Mi odisea por esta vida europea me ha llevado a vivir de piso en piso. Alquilar una casa nunca fue una opción. En las provincias vascas, vivir en un lugar con tanto espacio, es considerado un lujo. Por ello y por querer hacer a mi mujer feliz fue que adopté una gatita.
Mentiría si dijese que no fue atracción a primera vista. De los tres cachorritos que estaban ese día en el escaparate de la veterinaria, fue el único que paró de jugar para contemplarnos. Inmediatamente sentimos esa conexión. El cartel ponía «gatitos en adopción» y a mi mujer le brillaban los ojos. Cuando uno ama, otorga. Y muy en contra de mis preferencias personales, otorgué.
Aria era un torbellino. Un torbellino de verdad. Pero tenía habilidades. De hecho era sospechosamente inteligente para ser un gato. Si no hubiera tenido el cuerpo de un felino, cualquiera habría dicho que era un perro.
– ¿Qué mascota tienes? – Me preguntaban.
– Tengo un gato-perro – Respondía.
De todos los visitantes que recibo en mi casa, a ninguno se le pasó por alto ese detalle.

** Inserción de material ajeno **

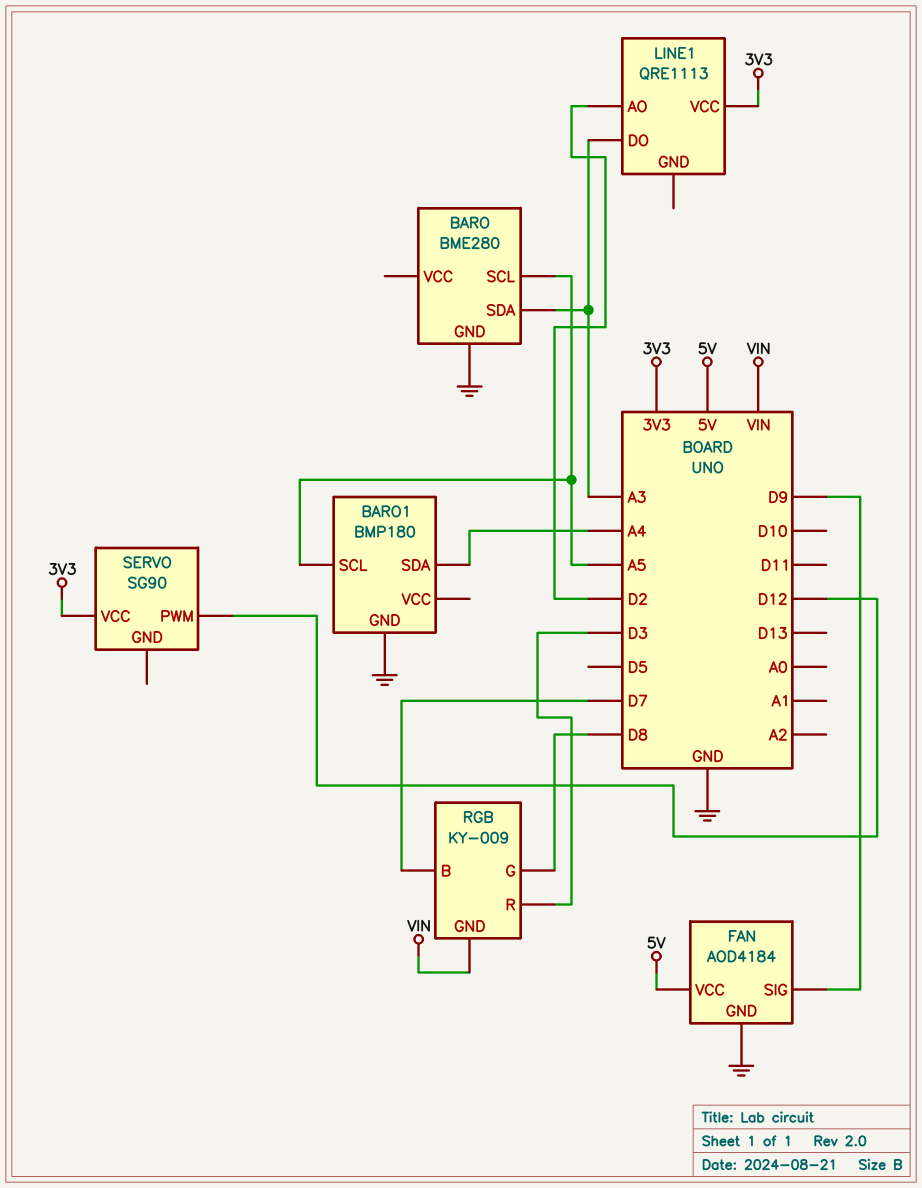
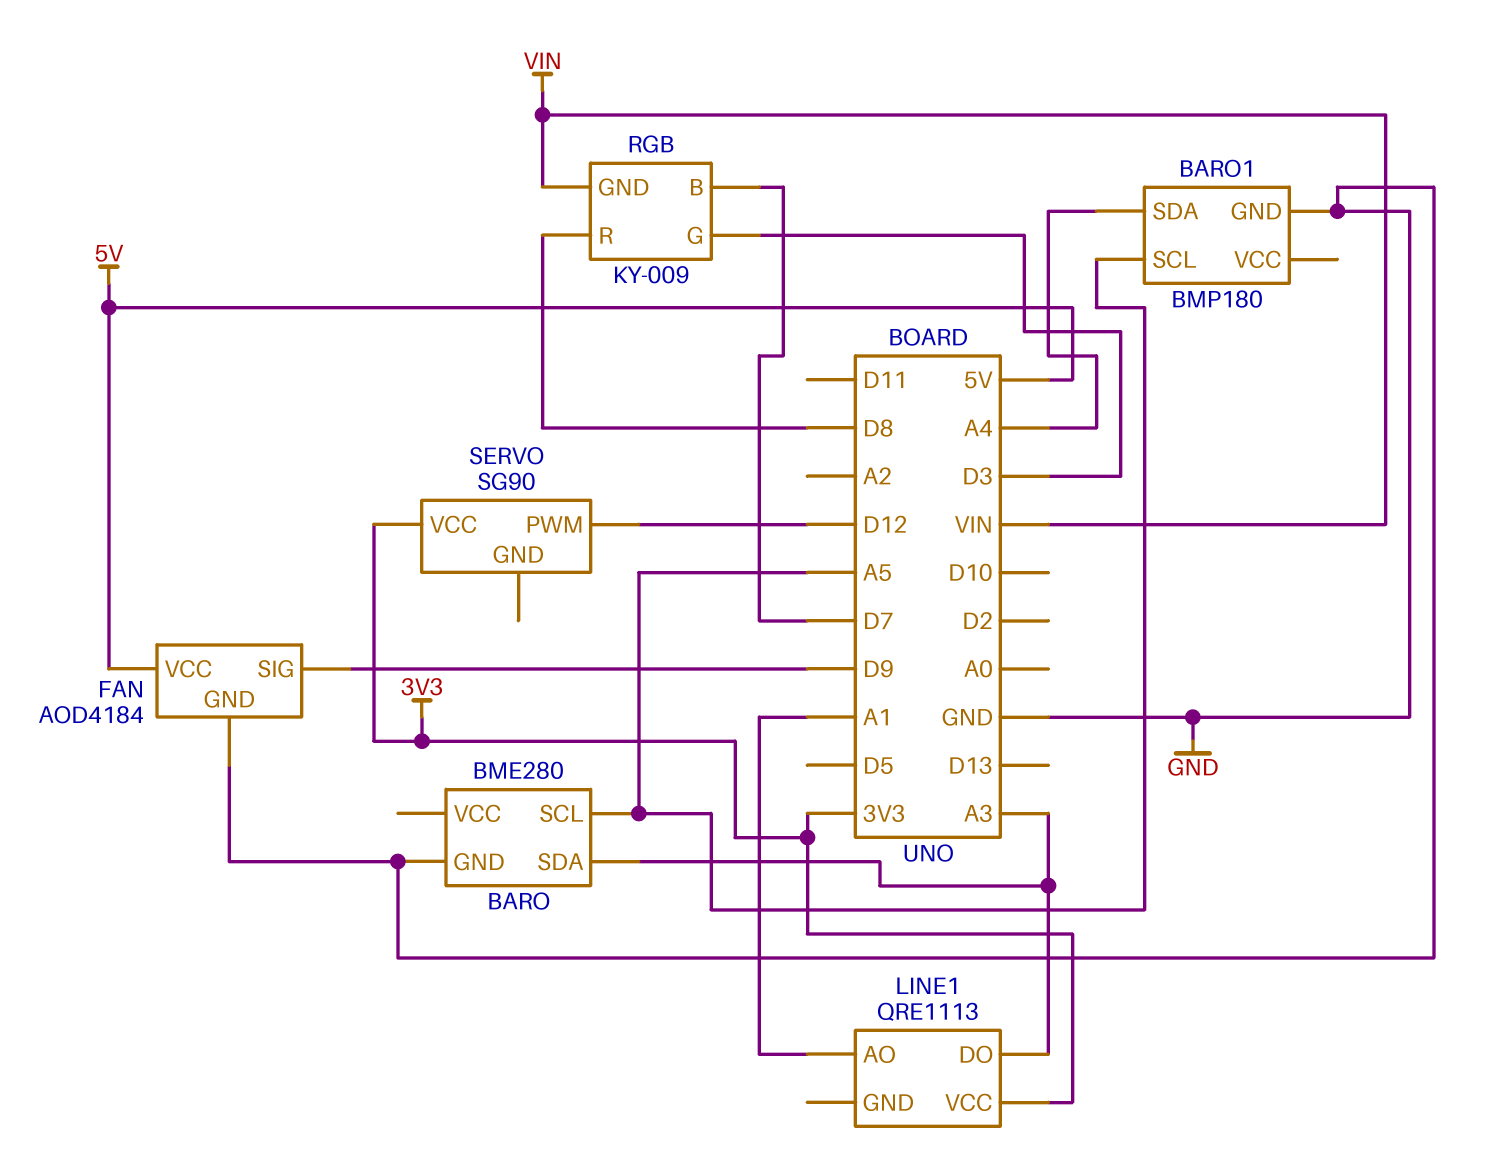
LINE1 pin AO: D2 -> A1
RGB pin G: D8 -> D3
RGB pin R: D3 -> D8

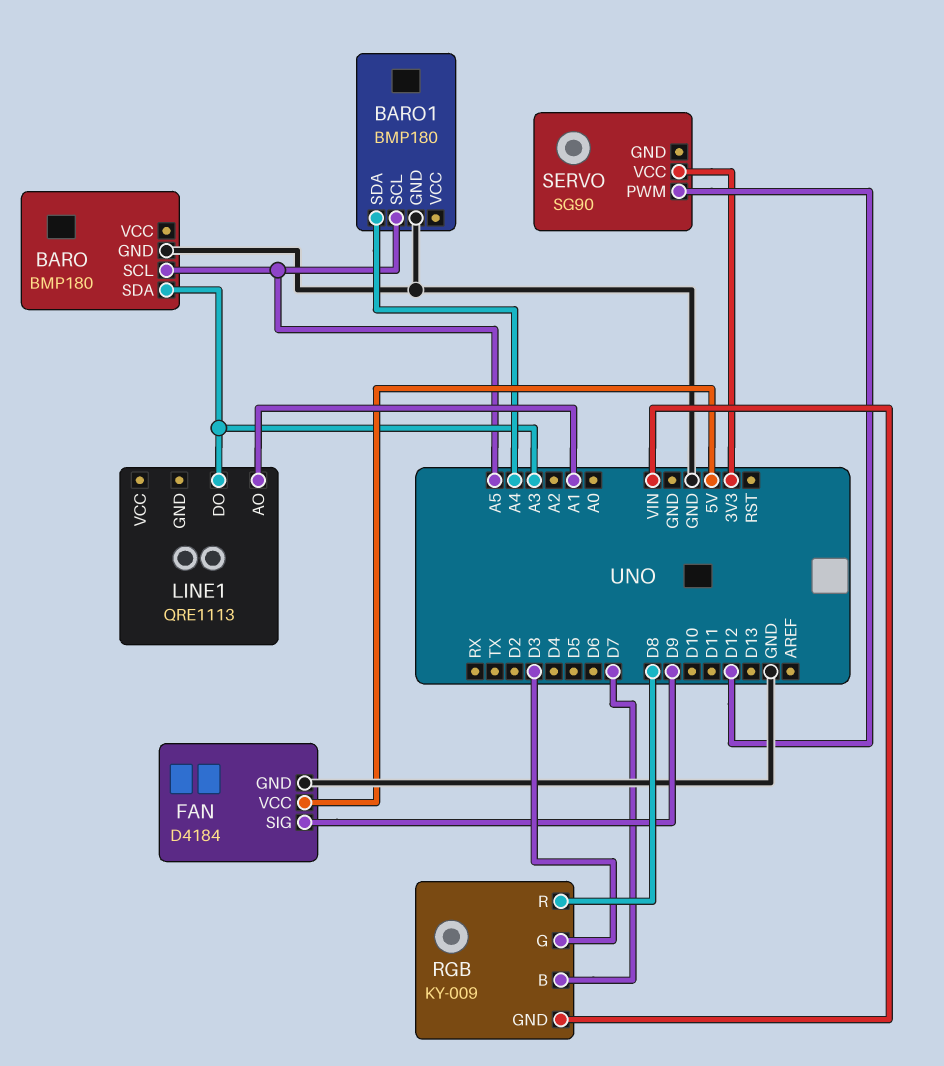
BARO: BME280 -> BMP180
FAN: AOD4184 -> D4184
LINE1 pin VCC: 3V3 -> none

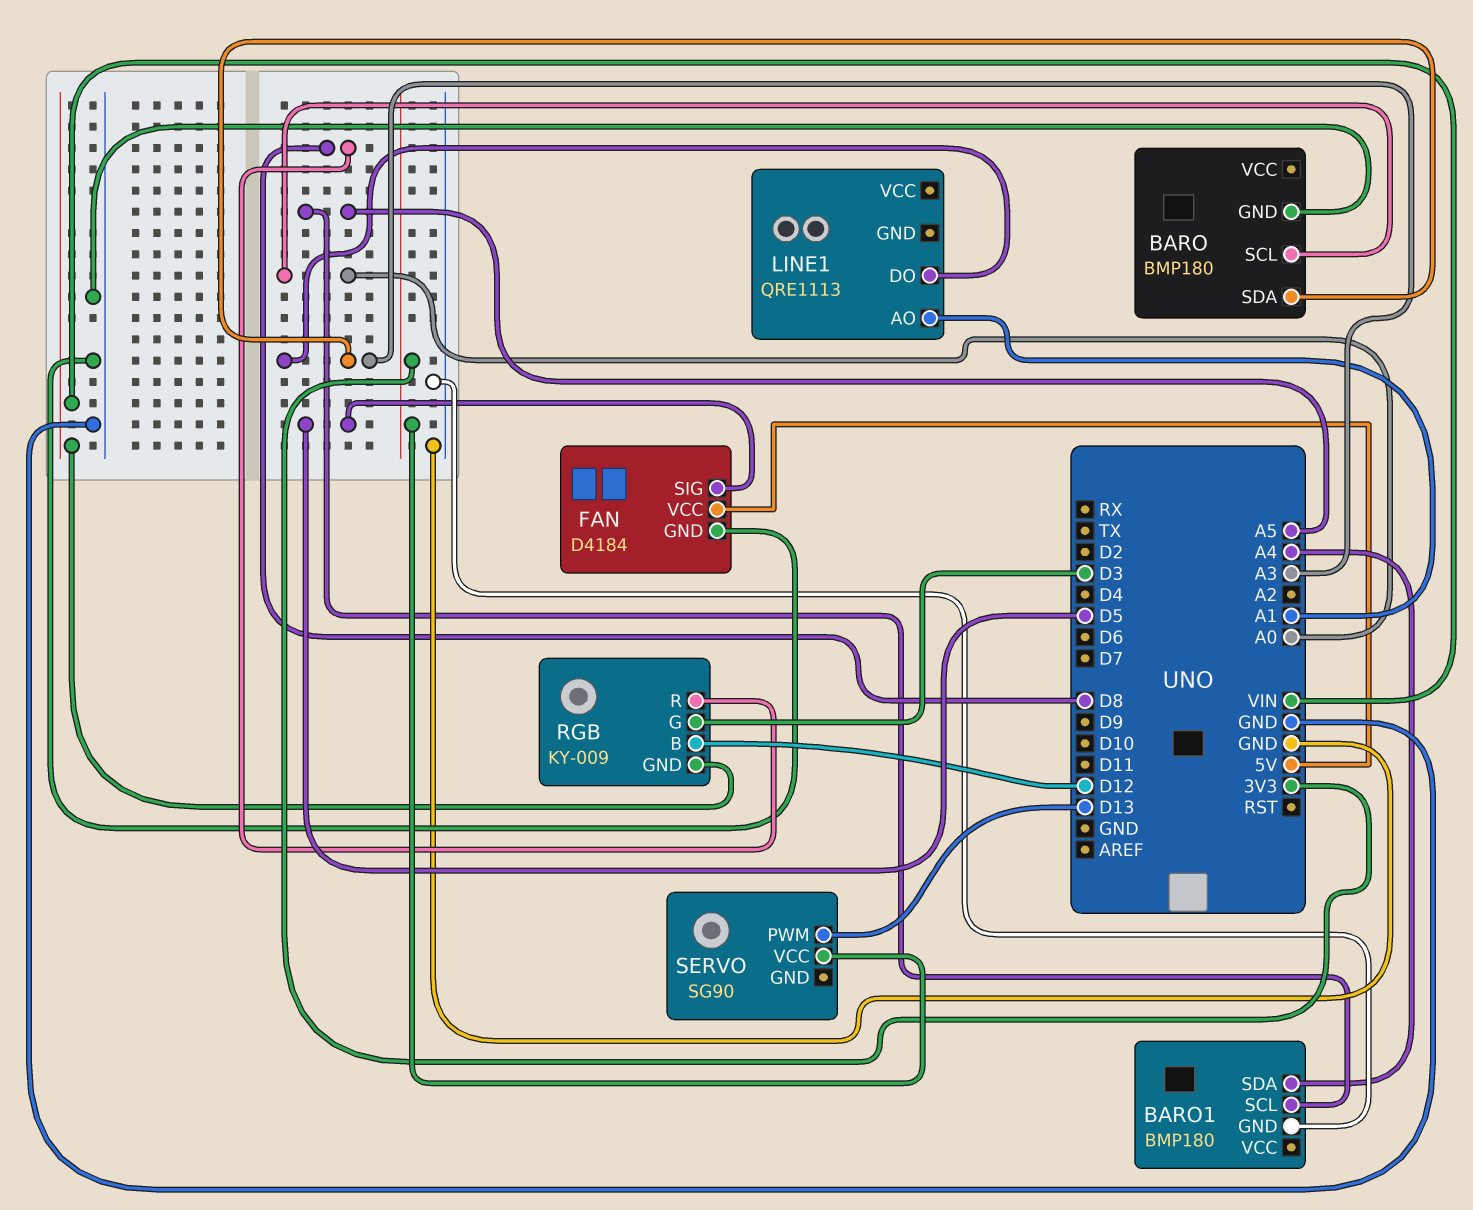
BARO pin SCL: A5 -> A0
FAN pin SIG: D9 -> D5
RGB pin B: D7 -> D12
SERVO pin PWM: D12 -> D13

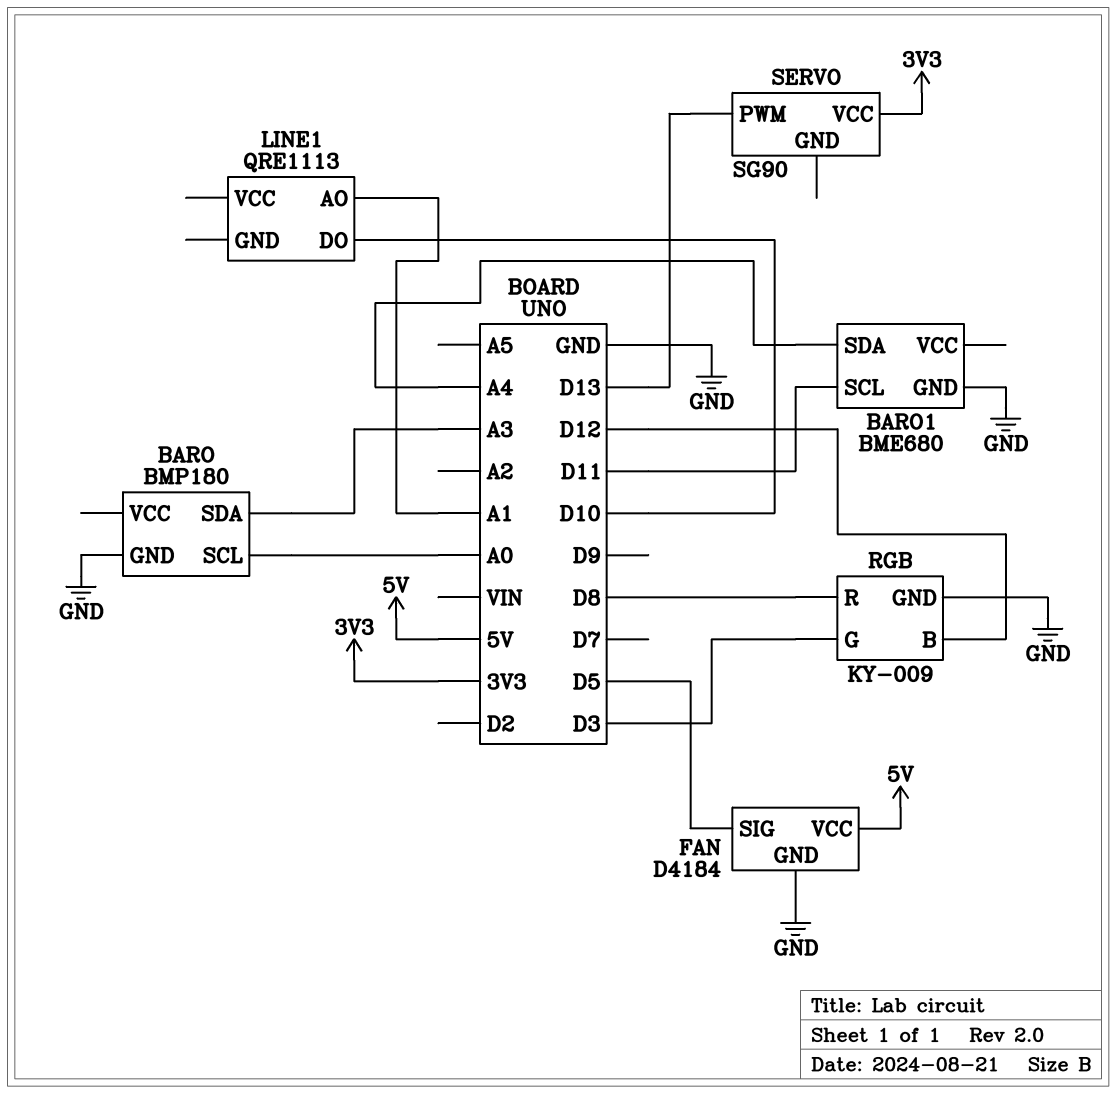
BARO1: BMP180 -> BME680
BARO1 pin SCL: A5 -> D11
LINE1 pin DO: A3 -> D10
RGB pin GND: VIN -> GND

Es como que un gato que obedece como un perro no es un estándar. A todos y cada uno de ellos les dije que mi gata no obedecía porque yo no lo daba órdenes. Jamás le di una recompensa. Aria era un gato-perro que entendía lo que yo quería, y por alguna razón que desconozco, lo hacía.
No me costó mucho estar profundamente unido a ella. Tened en cuenta que soy un tipo frío. Desde que murió mi hermano y desde que me alejé de mi país y de mi familia es como que querer me cuesta un poco. Aunque se me pueda notar un poco por fuera, llevo mis mierdas por dentro. Y aún así no me costó querer a este gato-perro.
Y volvemos a lo dicho: el que ama, otorga. Esa es una frase mía. Vosotros, tal vez conozcáis la frase popular: si amas algo, déjalo libre. Entonces, otorgué otra vez. Otorgué abriendo la puerta de esta casa, en este barrio ruidoso y transitado. No dudó en salir. De hecho lo necesitaba. Y yo lo sabía. Lo tenía muy claro, no quería una gata infeliz. No quería ser un egoísta.
Así que se fue. Pero volvió. Todos y cada uno de los días, se fue y volvió. Salía como un felino salvaje y volvía como un gato-perro. Este era su hogar. Y lo sabía. Por eso, al llegar, buscaba inmediatamente la complicidad de cualquiera de sus dos dueños humanos para echar una siesta en «equipo». Eso claro, cuando prefería no contar sus aventuras con la mirada o con ese seudo-lenguaje que ambos inventamos y que ahora mismo no podría explicarles.
Ayer fue distinto. Ayer se fue y no volvió. Por supuesto salí a buscarla. Fui yo el que le abrió la puerta, era mi responsabilidad. Y la encontré. Estaba sin su arnés. Una gota de sangre la caía por la nariz. Estaba fría. Dura. Aria ya no era Aria. Era un cuerpo de gato envenenado. Un animal que sufrió y se revolcó hasta perder la vida. Un ser al que le fallé por no haberle enseñado que del peor ser vivo que habita este planeta, es de quién más cuidado debería haber tenido.
Podría decir que me la arrebataron. Pero no fue así. No me la arrebataron. No era mía. Aria era de Aria. Arrebataron su vida. La vida del gato más bueno e inocente con el que alguna vez hayáis podido soñar. No por ser «nuestra Aria», sino por ser verdad.
Una parte de mi muere con ella.
Por ello hoy, Aria, entre lágrimas, en esta triste despedida te pido perdón. Perdón por no haberte protegido de la escoria de seres humanos que nos rodea.
Espero que hayas sido feliz con nosotros.
Descansa en paz. Nos vemos en el otro lado.